[Saved data entries]:
◇ ◇ ◇ ◇

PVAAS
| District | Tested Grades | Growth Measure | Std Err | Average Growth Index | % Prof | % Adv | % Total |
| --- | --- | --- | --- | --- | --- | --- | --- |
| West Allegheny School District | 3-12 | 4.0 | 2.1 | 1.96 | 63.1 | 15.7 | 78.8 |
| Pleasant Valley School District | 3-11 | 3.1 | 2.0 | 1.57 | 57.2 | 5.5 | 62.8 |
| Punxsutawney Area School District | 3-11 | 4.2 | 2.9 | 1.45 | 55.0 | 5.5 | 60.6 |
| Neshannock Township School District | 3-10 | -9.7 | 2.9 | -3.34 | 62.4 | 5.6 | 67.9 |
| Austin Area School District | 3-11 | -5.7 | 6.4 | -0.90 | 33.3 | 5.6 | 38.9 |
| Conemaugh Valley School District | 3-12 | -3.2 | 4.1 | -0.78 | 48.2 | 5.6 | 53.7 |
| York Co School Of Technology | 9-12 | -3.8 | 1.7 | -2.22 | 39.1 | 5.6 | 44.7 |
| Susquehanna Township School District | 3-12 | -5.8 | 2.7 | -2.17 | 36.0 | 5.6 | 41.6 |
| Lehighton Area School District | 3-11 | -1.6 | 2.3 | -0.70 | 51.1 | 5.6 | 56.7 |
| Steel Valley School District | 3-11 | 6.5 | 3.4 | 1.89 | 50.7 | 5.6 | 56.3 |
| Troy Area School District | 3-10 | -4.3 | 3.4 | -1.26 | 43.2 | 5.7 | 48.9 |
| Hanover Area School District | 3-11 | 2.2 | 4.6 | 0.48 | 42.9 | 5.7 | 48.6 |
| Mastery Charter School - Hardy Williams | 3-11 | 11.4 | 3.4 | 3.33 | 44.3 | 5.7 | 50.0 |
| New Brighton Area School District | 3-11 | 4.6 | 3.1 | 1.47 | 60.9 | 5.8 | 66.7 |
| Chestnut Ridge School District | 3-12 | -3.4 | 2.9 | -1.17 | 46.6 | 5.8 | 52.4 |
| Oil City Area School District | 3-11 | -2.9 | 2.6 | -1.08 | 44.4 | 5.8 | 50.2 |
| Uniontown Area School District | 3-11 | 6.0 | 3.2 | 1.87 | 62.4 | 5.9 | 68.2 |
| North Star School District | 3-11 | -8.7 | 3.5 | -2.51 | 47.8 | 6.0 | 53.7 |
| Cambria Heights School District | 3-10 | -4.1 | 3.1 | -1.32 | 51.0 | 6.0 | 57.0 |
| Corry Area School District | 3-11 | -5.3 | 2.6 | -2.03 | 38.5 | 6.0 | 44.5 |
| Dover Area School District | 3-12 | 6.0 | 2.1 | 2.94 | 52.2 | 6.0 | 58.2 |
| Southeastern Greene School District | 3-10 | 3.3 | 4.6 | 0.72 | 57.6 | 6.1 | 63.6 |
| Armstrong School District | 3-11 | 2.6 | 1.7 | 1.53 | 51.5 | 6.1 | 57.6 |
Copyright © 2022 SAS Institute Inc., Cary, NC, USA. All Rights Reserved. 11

◇ ◇ ◇ ◇

[EXERCISE PROMPT]:
Transcribe the data above so that every line matches exactly.

[RESPONSE]:
PVAAS
| District | Tested Grades | Growth Measure | Std Err | Average Growth Index | % Prof | % Adv | % Total |
| --- | --- | --- | --- | --- | --- | --- | --- |
| West Allegheny School District | 3-12 | 4.0 | 2.1 | 1.96 | 63.1 | 15.7 | 78.8 |
| Pleasant Valley School District | 3-11 | 3.1 | 2.0 | 1.57 | 57.2 | 5.5 | 62.8 |
| Punxsutawney Area School District | 3-11 | 4.2 | 2.9 | 1.45 | 55.0 | 5.5 | 60.6 |
| Neshannock Township School District | 3-10 | -9.7 | 2.9 | -3.34 | 62.4 | 5.6 | 67.9 |
| Austin Area School District | 3-11 | -5.7 | 6.4 | -0.90 | 33.3 | 5.6 | 38.9 |
| Conemaugh Valley School District | 3-12 | -3.2 | 4.1 | -0.78 | 48.2 | 5.6 | 53.7 |
| York Co School Of Technology | 9-12 | -3.8 | 1.7 | -2.22 | 39.1 | 5.6 | 44.7 |
| Susquehanna Township School District | 3-12 | -5.8 | 2.7 | -2.17 | 36.0 | 5.6 | 41.6 |
| Lehighton Area School District | 3-11 | -1.6 | 2.3 | -0.70 | 51.1 | 5.6 | 56.7 |
| Steel Valley School District | 3-11 | 6.5 | 3.4 | 1.89 | 50.7 | 5.6 | 56.3 |
| Troy Area School District | 3-10 | -4.3 | 3.4 | -1.26 | 43.2 | 5.7 | 48.9 |
| Hanover Area School District | 3-11 | 2.2 | 4.6 | 0.48 | 42.9 | 5.7 | 48.6 |
| Mastery Charter School - Hardy Williams | 3-11 | 11.4 | 3.4 | 3.33 | 44.3 | 5.7 | 50.0 |
| New Brighton Area School District | 3-11 | 4.6 | 3.1 | 1.47 | 60.9 | 5.8 | 66.7 |
| Chestnut Ridge School District | 3-12 | -3.4 | 2.9 | -1.17 | 46.6 | 5.8 | 52.4 |
| Oil City Area School District | 3-11 | -2.9 | 2.6 | -1.08 | 44.4 | 5.8 | 50.2 |
| Uniontown Area School District | 3-11 | 6.0 | 3.2 | 1.87 | 62.4 | 5.9 | 68.2 |
| North Star School District | 3-11 | -8.7 | 3.5 | -2.51 | 47.8 | 6.0 | 53.7 |
| Cambria Heights School District | 3-10 | -4.1 | 3.1 | -1.32 | 51.0 | 6.0 | 57.0 |
| Corry Area School District | 3-11 | -5.3 | 2.6 | -2.03 | 38.5 | 6.0 | 44.5 |
| Dover Area School District | 3-12 | 6.0 | 2.1 | 2.94 | 52.2 | 6.0 | 58.2 |
| Southeastern Greene School District | 3-10 | 3.3 | 4.6 | 0.72 | 57.6 | 6.1 | 63.6 |
| Armstrong School District | 3-11 | 2.6 | 1.7 | 1.53 | 51.5 | 6.1 | 57.6 |
Copyright © 2022 SAS Institute Inc., Cary, NC, USA. All Rights Reserved. 11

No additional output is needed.